Les résultats mettent en évidence que 5,6% des femmes travaillant dans ces secteurs souffrent de troubles psychiques en lien avec leur emploi, contre une moyenne de 4,2% dans l’ensemble des autres industries. Chez les hommes, cette proportion s’élève à 3,7% contre 2%. Notamment, les tranches d’âge comprises entre 35 et 54 ans retrouvent une vulnérabilité accrue, ce qui indique que la période médiane de la carrière est particulièrement critique pour la santé mentale des salariés bancaires et assurantiels.
Les conditions de travail difficiles, telles que la surcharge de travail et la pression managériale, contribuent à une augmentation notable des risques pour la santé mentale dans ces secteurs.
Parmi les facteurs aggravants, l’étude évoque une forte proportion de cadres dans ces secteurs, qui sont généralement plus exposés aux contraintes organisationnelles. En outre, une enquête menée par le syndicat SNB a révélé que 25% des salariés du secteur bancaire présentaient des signes de mal-être, que 44% étaient menacés par un burnout, et que 40% avaient développé un sentiment de peur, notamment en raison de tensions avec la clientèle.

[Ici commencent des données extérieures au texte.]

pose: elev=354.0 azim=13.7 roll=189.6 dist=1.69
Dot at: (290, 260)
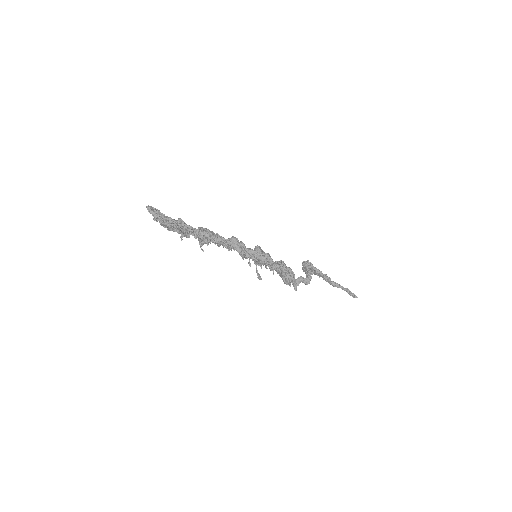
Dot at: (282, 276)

Face à ces constats, les experts appellent à une meilleure gestion des contraintes organisationnelles et managériales afin d’atténuer leur impact sur la santé mentale des salariés. La situation actuelle, qualifiée de “fragilisation structurelle du rapport au travail dans la filière bancaire”, semble nécessiter une réforme en profondeur pour préserver la santé psychique des individus œuvrant dans ce contexte particulièrement exigeant.